If Michelson and Morley had interpreted their experiment in terms of
Newton's emission theory of light, Divine Albert would have thought
twice before plagiarizing Poincaré:

http://philsci-archive.pitt.edu/1743/2/Norton.pdf
John Norton: "The Michelson-Morley experiment is fully compatible with
an emission theory of light that CONTRADICTS THE LIGHT POSTULATE."

http://www.amazon.com/Relativity-Its-Roots-Banesh-Hoffmann/dp/0486406768
"Relativity and Its Roots" By Banesh Hoffmann
"Moreover, if light consists of particles, as Einstein had suggested
in his paper submitted just thirteen weeks before this one, the second
principle seems absurd: A stone thrown from a speeding train can do
far more damage than one thrown from a train at rest; the speed of the
particle is not independent of the motion of the object emitting it.

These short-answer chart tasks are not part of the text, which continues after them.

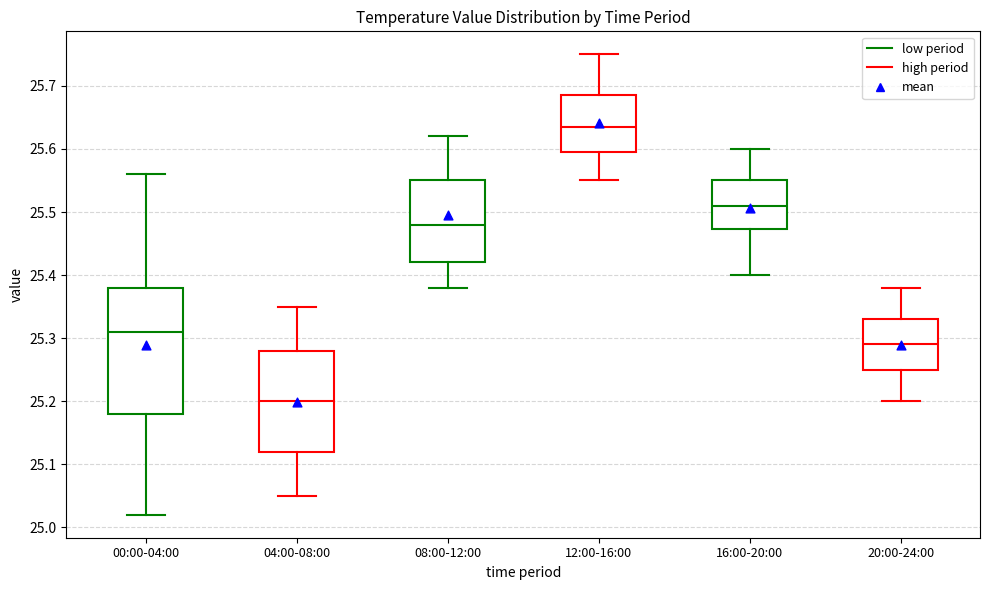

Reading left to right, transcribe this box plot: for each box, give where its median line is, the range the box spans, and where its two whiskers end, as read against the y-axis. The values are not printed on the chart, so give them approximately, as read against the axis.

00:00-04:00: median 25.31, box 25.18 to 25.38, whiskers 25.02 to 25.56
04:00-08:00: median 25.20, box 25.12 to 25.28, whiskers 25.05 to 25.35
08:00-12:00: median 25.48, box 25.42 to 25.55, whiskers 25.38 to 25.62
12:00-16:00: median 25.64, box 25.60 to 25.69, whiskers 25.55 to 25.75
16:00-20:00: median 25.51, box 25.47 to 25.55, whiskers 25.40 to 25.60
20:00-24:00: median 25.29, box 25.25 to 25.33, whiskers 25.20 to 25.38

And if we take light to consist of particles and assume that these
particles obey Newton's laws, they will conform to Newtonian
relativity and thus automatically account for the null result of the
Michelson-Morley experiment without recourse to contracting lengths,
local time, or Lorentz transformations. Yet, as we have seen, Einstein
resisted the temptation to account for the null result in terms of
particles of light and simple, familiar Newtonian ideas, and
introduced as his second postulate something that was more or less
obvious when thought of in terms of waves in an ether."